======== Records

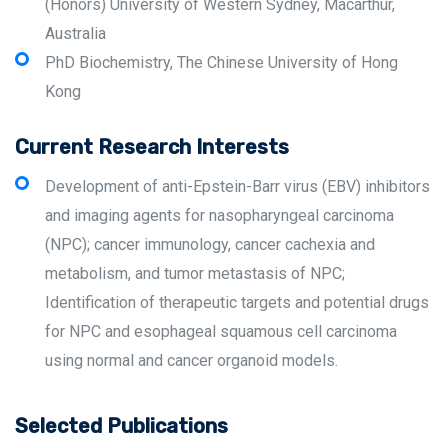
(Honors) University of Western Sydney, Macarthur,
Australia
PhD Biochemistry, The Chinese University of Hong
Kong
Current Research Interests
Development of anti-Epstein-Barr virus (EBV) inhibitors
and imaging agents for nasopharyngeal carcinoma
(NPC); cancer immunology, cancer cachexia and
metabolism, and tumor metastasis of NPC;
Identification of therapeutic targets and potential drugs
for NPC and esophageal squamous cell carcinoma
using normal and cancer organoid models.
Selected Publications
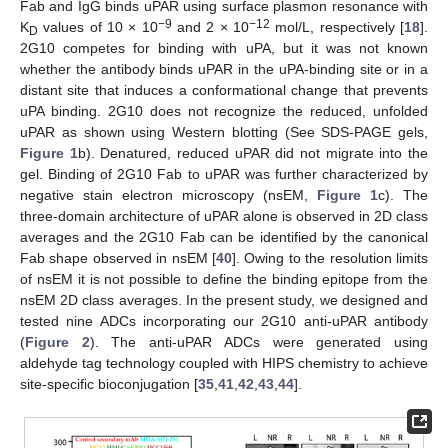
Fab and IgG binds uPAR using surface plasmon resonance with
−9
−12
K
values of 10 × 10
and 2 × 10
mol/L, respectively [
18
].
D
2G10 competes for binding with uPA, but it was not known
whether the antibody binds uPAR in the uPA-binding site or in a
distant site that induces a conformational change that prevents
uPA binding. 2G10 does not recognize the reduced, unfolded
uPAR as shown using Western blotting (See SDS-PAGE gels,
Figure 1
b). Denatured, reduced uPAR did not migrate into the
gel. Binding of 2G10 Fab to uPAR was further characterized by
negative stain electron microscopy (nsEM,
Figure 1
c). The
three-domain architecture of uPAR alone is observed in 2D class
averages and the 2G10 Fab can be identified by the canonical
Fab shape observed in nsEM [
40
]. Owing to the resolution limits
of nsEM it is not possible to define the binding epitope from the
nsEM 2D class averages. In the present study, we designed and
tested nine ADCs incorporating our 2G10 anti-uPAR antibody
(
Figure 2
). The anti-uPAR ADCs were generated using
aldehyde tag technology coupled with HIPS chemistry to achieve
site-specific bioconjugation [
35
,
41
,
42
,
43
,
44
].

================

Every line in the data above that contains the word "using" should be copied.

using normal and cancer organoid models.
Fab and IgG binds uPAR using surface plasmon resonance with
uPAR as shown using Western blotting (See SDS-PAGE gels,
). The anti-uPAR ADCs were generated using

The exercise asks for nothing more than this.